米によるNMD計画は一方的な核軍拡であり、国際的な軍縮プロセスを大きく妨げ、新たな軍事競争を引き起こしかねない。
米のNMD計画は世界の戦略的バランスと安定を損ね、大国間の信頼と協力を妨げる。
米がNMDを推進するためにはまず、「ミサイル制限条約」問題をクリアしなければならない。「ミサイル制限条約」は冷戦の産物であるが、同条約は軍縮を目的としたその他の条約と同様、締結国間の安全面での依存関係を反映したものであり、このような関係は冷戦が終結したからといって消え去るものではない。逆にグローバル化の到来によりその働きはますます強化される。

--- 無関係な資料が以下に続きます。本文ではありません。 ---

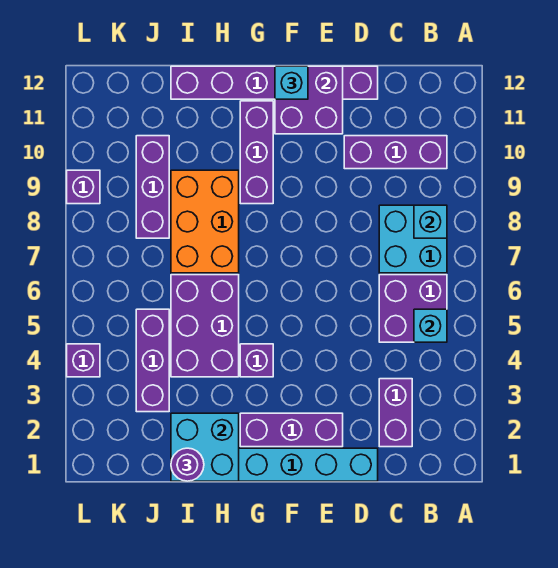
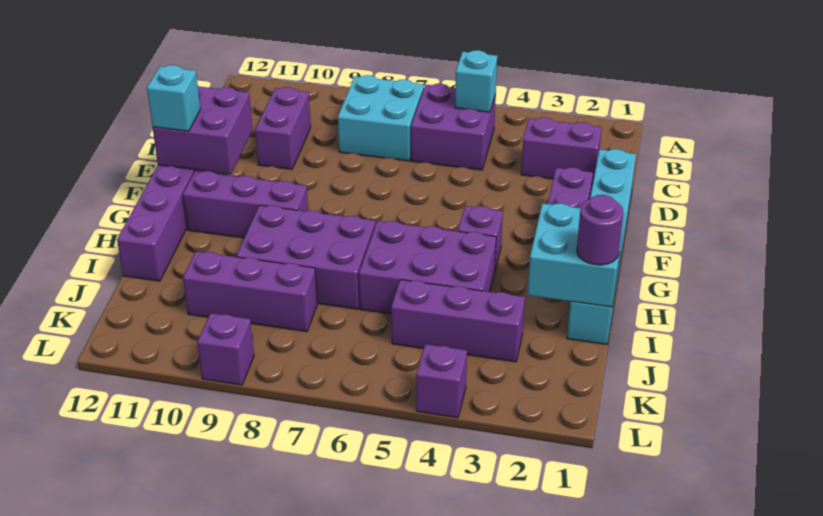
cyan brick B8 level 2 -> none
purple brick B10:D10 level 1 -> purple brick C10:D10 level 1
orange brick H7:I9 level 1 -> purple brick H7:I9 level 1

米によるNMD推進は、国際的な武器拡散メカニズムおよびそのための努力にマイナス影響を与え、国際的な平和と安全の維持を難しくするものである。米のミサイル防衛能力の有無にかかわらず、国際実務における自国の実情だけを考慮する勝手な行動や、威嚇のための武力行使などの傾向を助長させ、世界および関連地域における不安定要素をさらに増加させる恐れがある。
戦域ミサイル防衛システム(TMD)をNMDの一部として、アジア太平洋地域に配備することは、同地区の平和と安全にとってマイナスであり、この地域の状況をさらに複雑化させ、対立を生む要因となる。